§ **EXTRACTED TEXT**
5. Expenses of Registration. All reasonable expenses, other than
underwriting discounts and commissions, incurred in connection with
registrations, filings or qualifications pursuant to Sections 2 and 3,
including, without limitation, all registration, listing and qualifications
fees, printers and accounting fees, the fees and disbursements of counsel for
the Company, and the reasonable fees and disbursements of one counsel selected
by the Initial Investor pursuant to Section 3(e) hereof, shall be borne by the
Company.
6. Indemnification. In the event any Registrable Securities are included
in a Registration Statement under this Agreement:
(a) To the extent permitted by law, the Company will indemnify and hold
harmless each Investor who holds such Registrable Securities, the directors, if
any, of such Investor, the officers, if any, of such Investor, each person, if
any, who controls any Investor within the meaning of the 1933 Act or the
Exchange Act, any underwriter (as defined in the 0000 Xxx) for the Investors,
the directors, if any, of such underwriter and the officers, if any, of such
underwriter, and each person, if any, who controls any such underwriter within
the meaning of the 1933 Act or the Exchange Act (each, an "Indemnified Person"),
against any losses, claims, damages, expenses or liabilities (joint or several)

§ **PROMPT**
Revise the agreement excerpt starting with "6. Indemnification. In" and going on through "(joint or several)", replacing "underwriter" with "placement agent" wherever it occurs. Answer from the agreement excerpt alone.

[Stored items]
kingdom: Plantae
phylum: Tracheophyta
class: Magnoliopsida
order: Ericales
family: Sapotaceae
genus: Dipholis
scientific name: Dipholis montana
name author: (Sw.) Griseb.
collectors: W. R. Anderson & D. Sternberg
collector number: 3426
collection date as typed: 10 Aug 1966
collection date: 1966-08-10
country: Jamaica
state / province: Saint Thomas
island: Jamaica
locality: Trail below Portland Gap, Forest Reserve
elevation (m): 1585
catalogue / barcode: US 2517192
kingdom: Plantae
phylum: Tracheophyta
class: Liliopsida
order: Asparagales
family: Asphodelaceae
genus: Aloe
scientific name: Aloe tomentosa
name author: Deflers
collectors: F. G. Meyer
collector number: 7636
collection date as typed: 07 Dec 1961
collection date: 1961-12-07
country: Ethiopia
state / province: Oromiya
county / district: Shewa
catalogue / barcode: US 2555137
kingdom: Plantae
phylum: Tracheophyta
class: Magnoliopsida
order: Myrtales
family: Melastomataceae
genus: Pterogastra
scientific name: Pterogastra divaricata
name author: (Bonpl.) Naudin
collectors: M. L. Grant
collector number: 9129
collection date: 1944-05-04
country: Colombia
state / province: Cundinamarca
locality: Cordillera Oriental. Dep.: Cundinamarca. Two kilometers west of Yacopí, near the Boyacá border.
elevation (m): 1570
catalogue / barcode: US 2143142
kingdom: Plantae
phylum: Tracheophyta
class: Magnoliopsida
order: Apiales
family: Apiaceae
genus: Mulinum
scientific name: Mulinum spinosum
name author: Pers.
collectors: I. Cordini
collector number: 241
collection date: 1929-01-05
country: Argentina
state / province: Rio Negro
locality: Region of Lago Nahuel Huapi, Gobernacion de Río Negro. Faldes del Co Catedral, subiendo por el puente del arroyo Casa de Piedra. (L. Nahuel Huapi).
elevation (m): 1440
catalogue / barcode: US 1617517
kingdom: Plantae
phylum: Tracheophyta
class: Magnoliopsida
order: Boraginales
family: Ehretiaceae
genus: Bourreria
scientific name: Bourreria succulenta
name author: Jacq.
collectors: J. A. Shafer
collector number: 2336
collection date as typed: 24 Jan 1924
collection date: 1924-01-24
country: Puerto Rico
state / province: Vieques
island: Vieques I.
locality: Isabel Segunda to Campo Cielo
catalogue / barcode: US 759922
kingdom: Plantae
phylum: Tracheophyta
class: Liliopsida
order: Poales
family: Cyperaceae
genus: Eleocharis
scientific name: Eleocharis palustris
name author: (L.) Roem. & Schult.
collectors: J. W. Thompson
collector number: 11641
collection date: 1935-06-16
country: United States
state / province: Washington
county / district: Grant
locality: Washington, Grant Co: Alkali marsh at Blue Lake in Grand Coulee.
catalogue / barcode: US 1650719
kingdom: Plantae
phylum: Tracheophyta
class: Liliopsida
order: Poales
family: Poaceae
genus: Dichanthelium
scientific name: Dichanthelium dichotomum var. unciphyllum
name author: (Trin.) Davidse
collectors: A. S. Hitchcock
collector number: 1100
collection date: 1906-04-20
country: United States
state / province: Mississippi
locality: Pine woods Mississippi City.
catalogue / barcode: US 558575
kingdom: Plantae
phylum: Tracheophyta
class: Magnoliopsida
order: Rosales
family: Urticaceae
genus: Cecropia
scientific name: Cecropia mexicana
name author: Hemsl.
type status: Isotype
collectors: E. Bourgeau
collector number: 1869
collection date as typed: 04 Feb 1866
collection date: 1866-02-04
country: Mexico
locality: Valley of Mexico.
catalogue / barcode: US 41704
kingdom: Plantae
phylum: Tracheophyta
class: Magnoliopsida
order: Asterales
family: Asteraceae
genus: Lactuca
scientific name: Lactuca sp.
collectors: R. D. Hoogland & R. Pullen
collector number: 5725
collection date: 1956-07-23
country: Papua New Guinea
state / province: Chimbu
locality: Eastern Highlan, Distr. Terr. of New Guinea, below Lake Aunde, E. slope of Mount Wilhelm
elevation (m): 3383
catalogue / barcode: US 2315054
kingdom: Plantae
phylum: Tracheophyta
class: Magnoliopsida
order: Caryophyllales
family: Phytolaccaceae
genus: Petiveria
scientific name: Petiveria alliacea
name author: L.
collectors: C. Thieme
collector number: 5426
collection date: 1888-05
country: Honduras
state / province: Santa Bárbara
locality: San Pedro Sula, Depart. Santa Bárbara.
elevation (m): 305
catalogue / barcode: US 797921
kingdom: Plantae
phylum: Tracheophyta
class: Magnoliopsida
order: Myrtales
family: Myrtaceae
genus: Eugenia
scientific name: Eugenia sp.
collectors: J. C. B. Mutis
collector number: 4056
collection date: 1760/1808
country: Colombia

§ **ANSWER TO THIS TASK**
6. Indemnification. In the event any Registrable Securities are included
in a Registration Statement under this Agreement:
(a) To the extent permitted by law, the Company will indemnify and hold
harmless each Investor who holds such Registrable Securities, the directors, if
any, of such Investor, the officers, if any, of such Investor, each person, if
any, who controls any Investor within the meaning of the 1933 Act or the
Exchange Act, any placement agent (as defined in the 0000 Xxx) for the Investors,
the directors, if any, of such placement agent and the officers, if any, of such
placement agent, and each person, if any, who controls any such placement agent within
the meaning of the 1933 Act or the Exchange Act (each, an "Indemnified Person"),
against any losses, claims, damages, expenses or liabilities (joint or several)